── SOURCE EXCERPT ──

Of all the world leaders shamed over hidden wealth stashed offshore, none was more unfortunate than Sigmundur Davíð Gunnlaugsson. The hapless prime minister of Iceland was caught on camera desperately trying to work out how to explain the presence of his signature on the documents of Wintris Inc, a company in the British Virgin Islands that held shares in one of the country’s failed banks.
As many as one in 10 Icelanders protested in front of the Alþingi, the national parliament, demonstrating their anger through the time-honoured tradition of hurling Icelandic yoghurt and waving bananas. Gunnlaugsson eventually resigned – and in so doing, launched a year of political upheaval; this month, the Pirate party was invited to form a government.
Three-time Pakistani PM Nawaz Sharif has spent the whole year trying to face down the discovery that his children had raised loans against multimillion-pound properties on Park Lane in London, owned through offshore companies.
“He is in trouble. I think he is going to find it impossible to govern Pakistan,” opposition leader Imran Khan told the Guardian in April. In November, Khan’s plan to “lock down” the capital Islamabad with a coordinated protest by thousands of his supporters was called off after the supreme court ordered a corruption inquiry. That the revelation prompted so much public anger is all the more striking in light of the fact that Sharif was first linked to the property 16 years ago.
Seated Man with a Cane, an £18m painting by Modigliani, has for years been at the centre of a legal battle between the Nahmads, a family of New York art dealers, and the descendants of Oscar Stettiner, the Jewish gallery owner from whom the painting was seized by the Nazis in 1940.
The Nahmads have long insisted that they don’t own the painting because the International Art Center, a company incorporated in Panama, bought it at auction. But the Panama Papers revealed the Nahmads to be the owners of the company, and within days the Modigliani, which had been languishing in a tax-free Geneva warehouse known as a “freeport”, was seized by Swiss police. The dispute continues.

───
── DATASET ROWS ──

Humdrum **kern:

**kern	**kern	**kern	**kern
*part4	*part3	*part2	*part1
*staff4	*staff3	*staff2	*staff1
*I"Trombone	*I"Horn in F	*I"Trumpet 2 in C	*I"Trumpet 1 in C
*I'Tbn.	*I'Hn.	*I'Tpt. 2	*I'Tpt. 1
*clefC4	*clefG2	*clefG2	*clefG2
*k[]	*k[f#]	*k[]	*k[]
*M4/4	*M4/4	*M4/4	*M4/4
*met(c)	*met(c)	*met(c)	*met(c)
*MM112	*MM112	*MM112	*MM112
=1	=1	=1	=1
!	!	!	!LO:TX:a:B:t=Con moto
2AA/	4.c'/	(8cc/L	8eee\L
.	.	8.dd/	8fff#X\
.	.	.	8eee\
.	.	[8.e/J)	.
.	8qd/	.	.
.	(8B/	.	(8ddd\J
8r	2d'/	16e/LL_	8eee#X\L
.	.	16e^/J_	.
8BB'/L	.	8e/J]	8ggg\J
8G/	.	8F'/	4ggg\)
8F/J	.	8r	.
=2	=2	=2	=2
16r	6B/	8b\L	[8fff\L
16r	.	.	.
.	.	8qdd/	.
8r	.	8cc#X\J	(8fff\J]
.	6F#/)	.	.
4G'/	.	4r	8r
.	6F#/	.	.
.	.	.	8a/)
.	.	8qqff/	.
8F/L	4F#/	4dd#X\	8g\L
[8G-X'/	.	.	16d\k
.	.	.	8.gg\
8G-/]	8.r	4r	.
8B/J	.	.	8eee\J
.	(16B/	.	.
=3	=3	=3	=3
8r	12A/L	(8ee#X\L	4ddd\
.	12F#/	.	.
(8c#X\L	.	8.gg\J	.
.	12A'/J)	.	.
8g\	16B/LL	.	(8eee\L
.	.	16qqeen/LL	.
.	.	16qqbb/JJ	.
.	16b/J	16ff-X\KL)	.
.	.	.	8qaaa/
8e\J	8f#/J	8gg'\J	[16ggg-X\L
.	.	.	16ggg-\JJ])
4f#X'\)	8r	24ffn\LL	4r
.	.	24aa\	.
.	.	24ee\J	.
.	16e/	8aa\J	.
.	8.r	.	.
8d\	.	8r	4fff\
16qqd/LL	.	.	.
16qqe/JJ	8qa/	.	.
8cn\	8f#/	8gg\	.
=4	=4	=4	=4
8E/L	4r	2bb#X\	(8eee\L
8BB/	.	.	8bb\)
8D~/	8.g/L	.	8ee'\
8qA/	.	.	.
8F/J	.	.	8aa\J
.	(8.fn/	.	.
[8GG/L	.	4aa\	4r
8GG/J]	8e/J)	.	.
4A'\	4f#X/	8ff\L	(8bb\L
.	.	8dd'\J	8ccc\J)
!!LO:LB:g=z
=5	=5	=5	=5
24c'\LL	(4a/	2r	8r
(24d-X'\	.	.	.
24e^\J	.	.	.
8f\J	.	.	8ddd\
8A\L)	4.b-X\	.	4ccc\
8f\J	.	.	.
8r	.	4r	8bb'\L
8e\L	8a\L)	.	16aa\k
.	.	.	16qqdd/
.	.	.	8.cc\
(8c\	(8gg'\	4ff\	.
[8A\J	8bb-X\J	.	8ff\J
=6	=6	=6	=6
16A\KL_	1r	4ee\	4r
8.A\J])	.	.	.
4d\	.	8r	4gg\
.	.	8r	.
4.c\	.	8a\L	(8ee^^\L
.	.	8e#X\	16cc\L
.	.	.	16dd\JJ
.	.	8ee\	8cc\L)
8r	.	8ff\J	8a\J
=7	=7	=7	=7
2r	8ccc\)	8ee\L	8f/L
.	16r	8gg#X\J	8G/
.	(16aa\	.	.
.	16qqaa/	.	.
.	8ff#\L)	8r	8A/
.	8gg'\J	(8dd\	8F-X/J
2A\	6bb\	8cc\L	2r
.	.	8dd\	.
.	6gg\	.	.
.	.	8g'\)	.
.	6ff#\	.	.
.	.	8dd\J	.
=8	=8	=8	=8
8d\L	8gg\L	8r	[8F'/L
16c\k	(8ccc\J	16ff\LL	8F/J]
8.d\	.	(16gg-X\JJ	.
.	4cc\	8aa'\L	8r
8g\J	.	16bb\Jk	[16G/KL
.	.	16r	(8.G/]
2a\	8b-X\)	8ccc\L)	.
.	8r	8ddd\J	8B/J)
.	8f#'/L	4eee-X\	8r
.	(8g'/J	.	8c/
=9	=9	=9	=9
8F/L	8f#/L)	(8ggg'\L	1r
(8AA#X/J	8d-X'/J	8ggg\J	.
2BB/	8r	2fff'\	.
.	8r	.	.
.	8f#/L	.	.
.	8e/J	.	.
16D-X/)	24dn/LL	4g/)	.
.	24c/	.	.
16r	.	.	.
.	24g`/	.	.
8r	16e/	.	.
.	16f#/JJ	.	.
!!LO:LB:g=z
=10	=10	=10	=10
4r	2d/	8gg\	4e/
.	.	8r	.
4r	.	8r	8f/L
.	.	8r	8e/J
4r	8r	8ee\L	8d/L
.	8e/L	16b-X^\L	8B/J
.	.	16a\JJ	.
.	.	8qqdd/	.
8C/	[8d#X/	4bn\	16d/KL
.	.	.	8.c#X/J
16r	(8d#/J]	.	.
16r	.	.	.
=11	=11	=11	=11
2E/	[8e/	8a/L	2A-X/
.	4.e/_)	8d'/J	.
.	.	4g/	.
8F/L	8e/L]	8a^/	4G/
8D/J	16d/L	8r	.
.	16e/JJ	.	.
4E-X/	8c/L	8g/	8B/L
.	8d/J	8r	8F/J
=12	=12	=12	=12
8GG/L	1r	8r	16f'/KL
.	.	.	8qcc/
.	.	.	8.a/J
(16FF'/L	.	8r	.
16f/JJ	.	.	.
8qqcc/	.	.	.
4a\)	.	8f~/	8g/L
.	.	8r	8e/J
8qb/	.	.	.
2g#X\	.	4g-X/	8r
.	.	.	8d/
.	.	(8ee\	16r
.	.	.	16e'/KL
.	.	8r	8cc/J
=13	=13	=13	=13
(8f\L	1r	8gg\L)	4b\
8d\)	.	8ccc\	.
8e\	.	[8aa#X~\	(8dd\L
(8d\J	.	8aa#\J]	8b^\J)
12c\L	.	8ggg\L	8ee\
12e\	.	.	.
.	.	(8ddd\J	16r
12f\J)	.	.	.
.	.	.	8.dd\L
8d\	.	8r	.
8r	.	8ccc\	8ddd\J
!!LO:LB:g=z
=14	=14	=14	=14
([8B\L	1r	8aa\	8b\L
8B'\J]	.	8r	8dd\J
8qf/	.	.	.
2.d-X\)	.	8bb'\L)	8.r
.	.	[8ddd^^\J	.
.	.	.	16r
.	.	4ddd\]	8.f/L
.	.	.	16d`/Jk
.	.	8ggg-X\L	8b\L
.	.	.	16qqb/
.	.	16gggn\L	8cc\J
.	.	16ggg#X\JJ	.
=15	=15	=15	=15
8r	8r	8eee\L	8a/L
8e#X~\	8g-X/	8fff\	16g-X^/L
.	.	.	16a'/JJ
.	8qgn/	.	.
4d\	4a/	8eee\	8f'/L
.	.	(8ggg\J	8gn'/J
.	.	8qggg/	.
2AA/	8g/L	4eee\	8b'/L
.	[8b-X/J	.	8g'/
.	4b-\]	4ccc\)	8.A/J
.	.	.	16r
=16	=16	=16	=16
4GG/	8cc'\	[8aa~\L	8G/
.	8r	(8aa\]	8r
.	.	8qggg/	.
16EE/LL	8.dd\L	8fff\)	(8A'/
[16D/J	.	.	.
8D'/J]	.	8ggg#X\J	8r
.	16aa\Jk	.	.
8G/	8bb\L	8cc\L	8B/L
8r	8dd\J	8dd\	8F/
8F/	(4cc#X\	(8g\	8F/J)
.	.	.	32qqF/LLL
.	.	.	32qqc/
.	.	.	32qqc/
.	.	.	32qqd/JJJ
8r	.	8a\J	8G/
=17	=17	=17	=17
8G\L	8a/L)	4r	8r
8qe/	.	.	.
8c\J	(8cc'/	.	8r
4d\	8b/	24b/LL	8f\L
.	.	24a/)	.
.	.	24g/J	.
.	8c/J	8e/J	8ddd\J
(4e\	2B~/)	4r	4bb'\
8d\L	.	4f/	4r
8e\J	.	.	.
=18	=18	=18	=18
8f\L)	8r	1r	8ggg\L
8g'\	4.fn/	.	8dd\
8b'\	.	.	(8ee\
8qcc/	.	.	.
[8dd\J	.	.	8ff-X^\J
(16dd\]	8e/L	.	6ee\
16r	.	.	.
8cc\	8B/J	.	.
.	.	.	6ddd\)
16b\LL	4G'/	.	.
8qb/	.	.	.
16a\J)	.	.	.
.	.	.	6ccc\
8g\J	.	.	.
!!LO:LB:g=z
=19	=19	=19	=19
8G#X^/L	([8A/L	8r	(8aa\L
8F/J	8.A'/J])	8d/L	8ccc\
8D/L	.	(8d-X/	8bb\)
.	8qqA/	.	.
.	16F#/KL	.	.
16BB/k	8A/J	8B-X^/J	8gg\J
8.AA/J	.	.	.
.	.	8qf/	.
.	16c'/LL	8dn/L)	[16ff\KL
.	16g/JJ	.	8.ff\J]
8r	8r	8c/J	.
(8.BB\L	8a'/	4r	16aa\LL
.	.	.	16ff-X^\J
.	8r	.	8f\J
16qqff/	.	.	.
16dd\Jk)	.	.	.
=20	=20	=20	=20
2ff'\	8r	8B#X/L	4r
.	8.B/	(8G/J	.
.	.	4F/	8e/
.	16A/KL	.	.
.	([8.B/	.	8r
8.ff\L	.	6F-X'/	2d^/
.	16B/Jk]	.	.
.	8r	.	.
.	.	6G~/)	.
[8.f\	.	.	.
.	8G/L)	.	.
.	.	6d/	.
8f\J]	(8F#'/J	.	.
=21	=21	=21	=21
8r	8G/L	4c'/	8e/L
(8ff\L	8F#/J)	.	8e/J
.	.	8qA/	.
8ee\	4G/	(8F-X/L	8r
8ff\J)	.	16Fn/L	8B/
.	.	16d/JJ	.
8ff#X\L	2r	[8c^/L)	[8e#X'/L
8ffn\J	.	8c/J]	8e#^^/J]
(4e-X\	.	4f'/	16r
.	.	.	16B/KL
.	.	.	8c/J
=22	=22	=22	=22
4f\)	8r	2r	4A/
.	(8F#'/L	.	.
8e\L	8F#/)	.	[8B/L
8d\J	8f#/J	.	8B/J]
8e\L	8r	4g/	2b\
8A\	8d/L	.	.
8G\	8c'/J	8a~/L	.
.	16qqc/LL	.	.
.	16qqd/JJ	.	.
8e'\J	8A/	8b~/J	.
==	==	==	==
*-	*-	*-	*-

───

= EXERCISE DESCRIPTION =
Decide whether each of these three statements agrees with the article on offshore wealth, answering yes or no and quoting the words of the article that settle it: 1. Gunnlaugsson's signature appeared on documents of a company in the British Virgin Islands. 2. Imran Khan's plan to lock down Islamabad went ahead in November. 3. The Modigliani painting was kept in a Geneva warehouse before Swiss police seized it.

= TASK SOLUTION =
1. Yes: "the presence of his signature on the documents of Wintris Inc, a company in the British Virgin Islands"
2. No: "was called off after the supreme court ordered a corruption inquiry"
3. Yes: "which had been languishing in a tax-free Geneva warehouse known as a “freeport”, was seized by Swiss police"